Filsafat Islam; Klasifikasi Ilmu Menurut al-Farabi

Klasifikasi Ilmu menurut al-Farabi disusun dalam karyanya yang terkenal yaitu “Ihsha al-ulum”  al-Farabi membangun klasifikasi ilmu yang terperinci namun tetap terpadu, berdasarkan tiga pengelompokkan utama ilmu: Metafisik, Matematik, dan Ilmu-ilmu Alam.
a.       Metafisik

.      Matematik. Menurut al-Farabi dibagi menjadi tujuh cabang:
1.      Aritmatika
2.      Geometri
3.      Astronomi
4.      Musik
5.      Optika
6.      Ilmu tentang gaya
7.      Alat-alat mekanik
c. Ilmu-ilmu Alam. Ilmu-illmu alam, yang menyelidiki benda-benda alami dan aksiden-aksiden yang inheren didalamnya, dibagi menjadi :
1.      Minerologi, yang meliputi kimia, geologi, metalurgi
2.      Botani yang berkaitan dengan seluruh spesies tumbuhan, dan sifat umum dan sifat-sifat khusus dari masing-masing spesies
3.      Zoologi, yang berhubungan dengan berbagai spesies binatang yang berbeda-beda, serta sifat-sifat umum dan sifat-sifat khusus dari masing-masing spesies, termasuk ke dalam katagori ini adalah:
I.                    Psikologi yang membahas daya-daya tumbuhan, hewan dan manusia
II.                Kedokteran yang berbicara tetang manusia dari sudut sehat atau sakitnya[1]
Berikut adalah sampul dari kitab ihsha al-ulum
para filosof Muslim juga mempunyai klasifikasi ilmu-ilmu praktis yang biasanya dibagi ke dalam tiga
 jenis:
1.      Etika
2.      Ekonomi
3.      Politik

Biografi al-Farabi

Pada awalnya, Al-Kindi telah meletakkan dasar-dasar filsafat Islam  (masa sebelum Abu Nasr al-Farabi) dalam hal ini al-Farabi, memperkokoh dan memantapkan dasar-dasar yang telah diletakkan oleh al-Kindi. Orang Arab menamakan al-Farabi Guru Kedua (al-Muallim Tsani), karena mereka memandang Aristoteles sebagai Guru pertama. Al-Farabi serang filosof Islam berkebangsaan Turki, lahir di sebuah pedusunan terkenal dengan diambil dari nama daerah kelahirannya. Di samping belajar bahasa Turki dan Persia ia juga belajar bahasa Arab. Ia memakai bahasa Arab dalam pergaulan sehari-hari sebagaimana ia mengamalkan agama Islam yang dipeluknya dengan keyakinan. Selain itu ia juga belajar ilmu-ilmu yang lain, terutama ilmu pasti dan filsafat. Hatinya tertarik kepada Baghdad karena semaraknya perkembangan ilmu dan kebudayaan di kota itu. Di Baghdad ia berhubungan dengan Abu Basyr Matta bin Yunus seorang ahli semantik terkemuka. Dua puluh tahun al-Farabi tinggal di Baghdad, belajar ilmu semantik pada Abu Basyr Matta bin Yunus lebih mahir dari gurunya. Besar sekali kemungkinannya karena kemampuannya itulah dia disebut “Guru Kedua” atau mungkin karena ia orang pertama yang memasukkan imu semantik alam kebudayaan Arab. Sama halnya dengan Aristoteles yang disebut “Guru Pertama” karena ia orang pertama yang menciptakan ilmu semantik.

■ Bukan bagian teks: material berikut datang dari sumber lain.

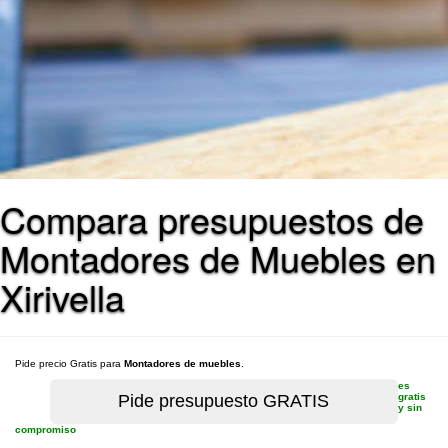
Compara presupuestos de
Montadores de Muebles en
Xirivella
Pide precio Gratis para
Montadores de muebles
.
es
gratis
y sin
compromiso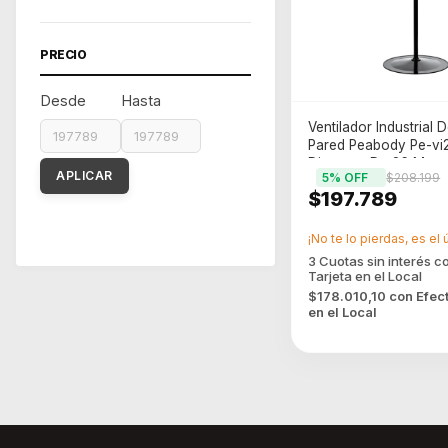
PRECIO
Desde
Hasta
Ventilador Industrial 
Pared Peabody Pe-v
Diametro De 26 Moto
APLICAR
5
% OFF
$208.199
220w Color Negro 6
$197.789
Aluminio 3
¡No te lo pierdas, es el 
$178.010,10
con
Efec
en el Local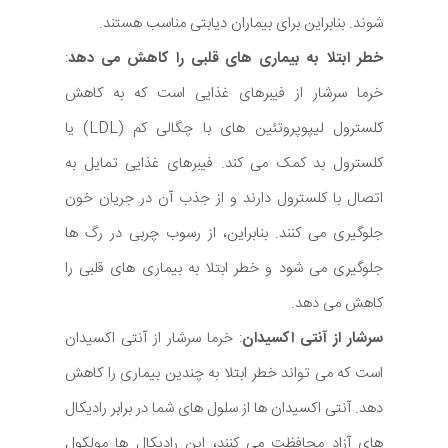
شوند. بنابراین برای بیماران دیابتی مناسب هستند.
خطر ابتلا به بیماری های قلبی را کاهش می دهد
:
خرما سرشار از فیبرهای غذایی است که به کاهش
کلسترول لیپوپروتئین های با چگالی کم (LDL) یا
کلسترول بد کمک می کند. فیبرهای غذایی تمایل به
اتصال با کلسترول دارند و از جذب آن در جریان خون
جلوگیری می کنند. بنابراین، از رسوب چربی در رگ ها
جلوگیری می شود و خطر ابتلا به بیماری های قلبی را
کاهش می دهد.
سرشار از آنتی اکسیدان
: خرما سرشار از آنتی اکسیدان
است که می تواند خطر ابتلا به چندین بیماری را کاهش
دهد. آنتی اکسیدان ها از سلول های شما در برابر رادیکال
های آزاد محافظت می کنند، این رادیکال ها مولکول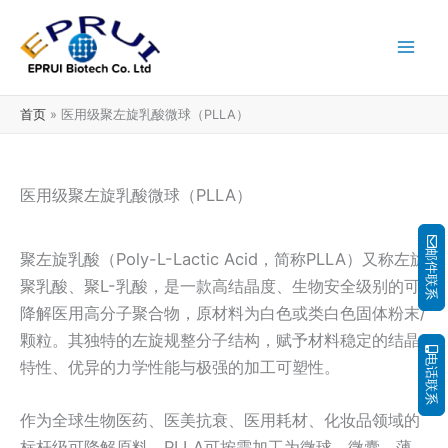
跳
至
内
容
首页
医用级聚左旋乳酸微球（PLLA）
医用级聚左旋乳酸微球（PLLA）
邮件联系
聚左旋乳酸（Poly-L-Lactic Acid，简称PLLA）又称左旋
聚乳酸、聚L-乳酸，是一款高结晶度、生物安全级别的可
降解医用高分子聚合物，原材料为白色或类白色固体粉末/
颗粒。其独特的左旋规整分子结构，赋予材料稳定的结晶
电话联系
特性、优异的力学性能与极强的加工可塑性。
作为全球生物医药、医美抗衰、医用耗材、化妆品领域的
标杆级可降解原料，PLLA可按需加工为微球、微囊、薄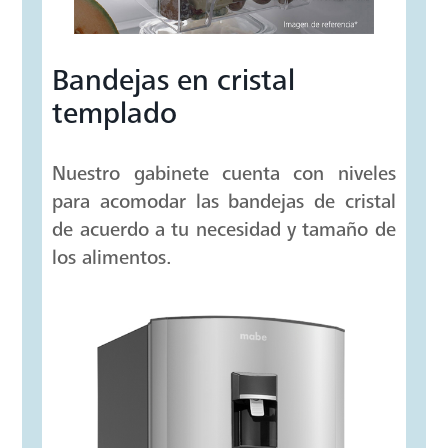
Bandejas en cristal
templado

Bukunya yang berjudul ihsha al-ulum telah di terjemahkan ke dalam bahasa latin dan mempengaruhi kehidupan filsafat barat pada abad-abad pertengahan hingga dijadikan filsafat Barat pada abad-abad pertengahan hingga dijadikan dasar untuk menetapkan penggolongan jenis ilmu pengetahuan. Pada bagian terdahulu buku ini telah kami kemukakan penggolongan jenis ilmu pengetahuan yang dilakukan oleh para filosof Arab. Al-Farabi menambahkannya dengan penggolongan ilmu-ilmu lisan menurut cara yang ditempuh oleh Aristoteles; seperti ilu Nahwu (tata bahasa Arab), ilmu Syariat, ilmu fiqh, dan ilmu kalam. Dengan demikian maka pribadi al-Farabi mencerminkan kehidupan fikiran dan kebudayaan kaum muslimin, yang bersumber pada al-quran.

Dalam menerapkan penggolongan jenis ilmu, al-Farabi menampilkan gambaran pemikirannya yang lengkap, sehingga dapat dilihat dengan mudah segi-segi persamaan yang ada di antara berbagai jenis llmu, yang pada mulanya diduga tidak ada persamaannya sama sekali. Seperti ilmu nahwu misalnya yang menjadi dasar penelitian soal bahasa; ilmu ukur dan ilmu pesawat (mechanic), demikian pula ilmu semantik. Pandangan al-Farabi mengenai semantik sebagai alat bagi penguasaan berbagai jenis ilmu, sebenarnya mengikuti pemikiran Aristoteles, bukan mengikuti pemikiran para filosof Stoiccisme yang menganggap semantik sebagai ilmu pengetahuan. Oleh karena itu tidaklah mengherankan kalau al-Farabi memandang semantik sebagai alat atau sebagai sarana “untuk menetapkan hukum umum guna memperkuat kesanggupan berfikir yang dapat membawa manusia ke jalan yang tepat menuju kebenaran”. Jadi, ilmu semantik sama dengan ilmu Nahwu dan Arudh (cara menulis puisi) semantik bagi soal-soal pemikran sama dengan Nahwu bagi penyusunan kalimat dan sama dengan ilmu Arudh bagi puisi. Hukum semantik merupakan kaidah untuk menguji problema pemikiran, sama halnya dengan ukuran, takaran atau timbangan untuk menguji jauhnya jarak dengan ringan atau beratnya suatu benda[2].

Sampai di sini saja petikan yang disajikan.